- Mujica liderou reformas históricas como a legalização do aborto, casamento homoafetivo e maconha — colocando o Uruguai à frente em direitos civis na América Latina.
- Recusou luxos do cargo, viveu com modéstia e doou seu salário, tornando-se exemplo de coerência entre discurso e prática.
- De guerrilheiro preso sob tortura a presidente aclamado, Mujica transformou a dor em ação e liderou com empatia até o fim da vida.
Faleceu nesta terça-feira (13), aos 89 anos, José “Pepe” Mujica, ex-presidente do Uruguai. Ele morreu em sua chácara em Rincón del Cerro, zona rural de Montevidéu, onde vivia ao lado da esposa e companheira política, Lucía Topolansky. Desde 2023, Mujica lutava contra um câncer de esôfago, que se agravou ao atingir o fígado. Em janeiro, decidiu interromper os tratamentos e seguir com cuidados paliativos.
A morte foi confirmada pelo presidente uruguaio Yamandú Orsi, aliado político de Mujica. “Ele nos deixou, mas sua forma de viver e fazer política continua entre nós”, declarou. Líderes latino-americanos também prestaram homenagens ao ex-presidente, que conquistou respeito muito além das fronteiras do Uruguai.
Da prisão à presidência: uma história de luta
A trajetória de Mujica começou fora dos palácios. Nascido em 1935, em Montevidéu, ele ingressou ainda jovem no grupo guerrilheiro Tupamaros, que atuava contra a repressão e a desigualdade durante os anos 1960. Preso após o golpe militar, passou quase 15 anos na cadeia — parte deles em solitária, sob condições desumanas. Ainda assim, resistiu física e emocionalmente.
Com a redemocratização, abandonou a luta armada e ajudou a fundar o Movimento de Participação Popular (MPP), inserido na coalizão de esquerda Frente Ampla. A partir dos anos 1990, foi eleito deputado e depois senador. Entre 2005 e 2008, ocupou o Ministério da Pecuária, Agricultura e Pesca. Em 2010, chegou à presidência da República, com ampla aprovação popular.
Portanto, ao longo do caminho, Mujica consolidou uma liderança que unia firmeza de princípios, modéstia no estilo de vida e um discurso sempre voltado para os mais pobres.
Reformas progressistas e estilo de vida incomum
Durante seu governo (2010–2015), Mujica aprovou três reformas sociais que tornaram o Uruguai referência internacional. Ele legalizou o aborto, permitiu o casamento entre pessoas do mesmo sexo e regulamentou o mercado da maconha, sob controle estatal. Essas medidas enfrentaram críticas, mas foram implementadas com diálogo e foco na saúde pública.
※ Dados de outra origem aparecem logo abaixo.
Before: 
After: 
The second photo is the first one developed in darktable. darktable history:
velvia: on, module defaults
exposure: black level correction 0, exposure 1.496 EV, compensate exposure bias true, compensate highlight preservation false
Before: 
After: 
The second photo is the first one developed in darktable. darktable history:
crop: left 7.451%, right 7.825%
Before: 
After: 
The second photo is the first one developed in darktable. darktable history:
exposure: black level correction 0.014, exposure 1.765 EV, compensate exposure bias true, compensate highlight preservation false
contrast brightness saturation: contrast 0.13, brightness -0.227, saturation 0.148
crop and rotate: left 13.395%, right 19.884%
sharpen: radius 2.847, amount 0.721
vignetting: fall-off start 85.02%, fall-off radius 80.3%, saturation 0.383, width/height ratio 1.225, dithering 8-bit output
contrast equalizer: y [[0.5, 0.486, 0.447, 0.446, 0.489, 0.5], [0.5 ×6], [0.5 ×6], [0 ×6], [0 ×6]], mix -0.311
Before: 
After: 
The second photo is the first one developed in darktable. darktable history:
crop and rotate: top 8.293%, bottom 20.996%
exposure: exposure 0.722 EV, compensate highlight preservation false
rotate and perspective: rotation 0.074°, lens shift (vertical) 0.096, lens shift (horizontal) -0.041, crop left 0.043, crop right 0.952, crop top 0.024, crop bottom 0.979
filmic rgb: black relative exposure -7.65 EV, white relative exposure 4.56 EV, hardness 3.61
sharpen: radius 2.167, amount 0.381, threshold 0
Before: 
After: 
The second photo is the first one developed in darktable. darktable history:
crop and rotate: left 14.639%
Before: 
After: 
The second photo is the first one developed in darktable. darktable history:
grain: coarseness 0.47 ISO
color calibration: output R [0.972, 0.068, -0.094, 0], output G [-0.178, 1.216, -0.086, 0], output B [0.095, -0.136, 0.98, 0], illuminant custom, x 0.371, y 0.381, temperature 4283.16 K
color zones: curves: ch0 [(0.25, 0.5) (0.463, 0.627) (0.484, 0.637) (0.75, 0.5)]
Ao mesmo tempo, seu modo de viver atraía atenção global. Recusou morar na residência presidencial e permaneceu em sua casa simples, cercado por árvores e animais. Doava a maior parte de seu salário para projetos sociais e dirigia um Fusca azul, que se transformou em símbolo de autenticidade.
Desse modo, esse conjunto de ações fez de Mujica um exemplo raro de coerência entre discurso e prática. Ganhou destaque em fóruns internacionais e virou referência para movimentos sociais e líderes de diferentes continentes.
Últimos anos e despedida de um símbolo
Após deixar a presidência, Mujica retornou ao Senado. Em 2020, no entanto, anunciou sua aposentadoria da vida política, citando o cansaço das polarizações e sua saúde frágil. Apesar disso, manteve presença pública e, em 2024, apoiou Yamandú Orsi nas eleições presidenciais, confirmando sua influência viva na Frente Ampla.
Mesmo debilitado, seguia se pronunciando sobre temas essenciais, como mudanças climáticas, desigualdade e ética pública. Em suas últimas entrevistas, reforçava que “a vida é para servir aos outros”, ensinamento que acompanhou todas as suas ações políticas.
A morte de Pepe Mujica encerra uma era. Sua figura deixa um vazio simbólico na América Latina, onde escasseiam líderes que unam simplicidade, coragem e compromisso com o bem comum. No entanto, seu legado permanece vivo, não só nas reformas que liderou, mas no exemplo cotidiano de quem provou que é possível viver de forma justa — mesmo no poder.